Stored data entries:

• • • • • • •

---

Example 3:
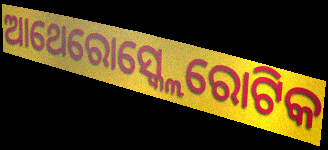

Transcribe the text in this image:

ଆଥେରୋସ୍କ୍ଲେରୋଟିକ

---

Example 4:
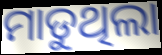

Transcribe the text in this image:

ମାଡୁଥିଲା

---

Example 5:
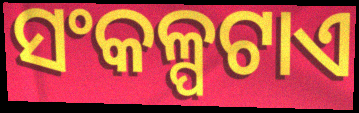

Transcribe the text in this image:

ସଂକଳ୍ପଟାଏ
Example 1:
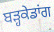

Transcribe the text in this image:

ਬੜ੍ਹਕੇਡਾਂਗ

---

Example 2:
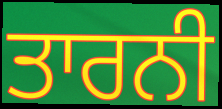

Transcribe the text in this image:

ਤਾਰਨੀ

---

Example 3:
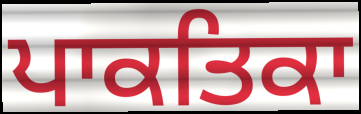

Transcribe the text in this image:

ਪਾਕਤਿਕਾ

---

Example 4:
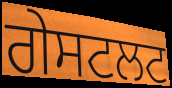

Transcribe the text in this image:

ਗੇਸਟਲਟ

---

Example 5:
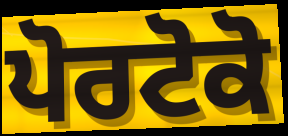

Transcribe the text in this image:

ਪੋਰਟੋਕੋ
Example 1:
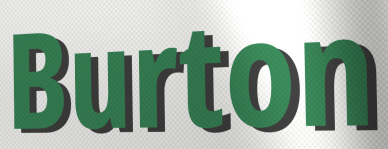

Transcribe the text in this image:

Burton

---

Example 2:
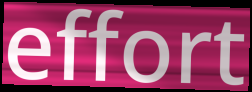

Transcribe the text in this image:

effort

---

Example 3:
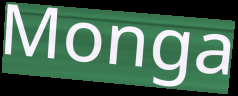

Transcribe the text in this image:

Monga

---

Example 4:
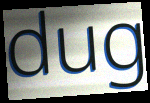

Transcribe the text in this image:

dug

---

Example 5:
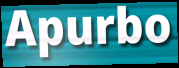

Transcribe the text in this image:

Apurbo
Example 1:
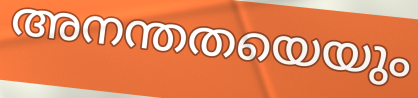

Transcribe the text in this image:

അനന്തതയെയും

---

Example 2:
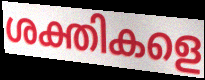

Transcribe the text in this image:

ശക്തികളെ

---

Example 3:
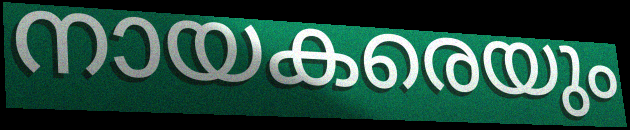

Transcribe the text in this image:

• • • • • • •

**Directions for this task**
A word-for-word copy of the data above is needed, one that omits the pictures.

**Task response**
---

Example 3:

Transcribe the text in this image:

ଆଥେରୋସ୍କ୍ଲେରୋଟିକ

---

Example 4:

Transcribe the text in this image:

ମାଡୁଥିଲା

---

Example 5:

Transcribe the text in this image:

ସଂକଳ୍ପଟାଏ
Example 1:

Transcribe the text in this image:

ਬੜ੍ਹਕੇਡਾਂਗ

---

Example 2:

Transcribe the text in this image:

ਤਾਰਨੀ

---

Example 3:

Transcribe the text in this image:

ਪਾਕਤਿਕਾ

---

Example 4:

Transcribe the text in this image:

ਗੇਸਟਲਟ

---

Example 5:

Transcribe the text in this image:

ਪੋਰਟੋਕੋ
Example 1:

Transcribe the text in this image:

Burton

---

Example 2:

Transcribe the text in this image:

effort

---

Example 3:

Transcribe the text in this image:

Monga

---

Example 4:

Transcribe the text in this image:

dug

---

Example 5:

Transcribe the text in this image:

Apurbo
Example 1:

Transcribe the text in this image:

അനന്തതയെയും

---

Example 2:

Transcribe the text in this image:

ശക്തികളെ

---

Example 3:

Transcribe the text in this image:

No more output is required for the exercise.